As the UK continues to come to grips with the EU referendum result, Falmouth-based financial advisors Vision Independent Financial Planning tells the Packet that while the "hyperbole" of both sides in the Brexit campaign should not be taken seriously, the referendum has left a lot of uncertainty.

We have all witnessed a historic point in politics, whether you personally voted to remain or leave, the UK as a nation voted to leave the European Union, which will trigger two years or more of negotiations once Westminster formally notifies Brussels of its intention to secede.

There are now significant constitutional issues that must be resolved and far from straightforward, resulting in UK and EU politics having a significant impact on financial markets in the short to medium term.

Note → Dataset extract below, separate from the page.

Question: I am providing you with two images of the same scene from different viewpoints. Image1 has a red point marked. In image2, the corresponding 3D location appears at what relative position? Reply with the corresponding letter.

The government may choose to delay formal notification until the Conservative party leadership situation is resolved and until its policy ducks are in a row. There is even a chance that the UK could remain in the EU – the referendum is not legally binding and Parliament must vote to repeal the 1972 European Communities Act.

Also, despite their rhetoric in the run up to the vote, European leaders may well explore new ways to keep the UK in the EU. Either way, following initial disruption to financial markets, there will be a period of reflection as all parties come to terms with the result. It should be remembered that until it secedes, the UK is a member of the EU and will continue to benefit from the single market – while there will be uncertainty, the full economic impact of this vote will not be felt for some time.

The lasting economic implications will not be known for many years. Of the many questions, most pertinent, perhaps, is will the UK be able to negotiate continued access to the free-trade area?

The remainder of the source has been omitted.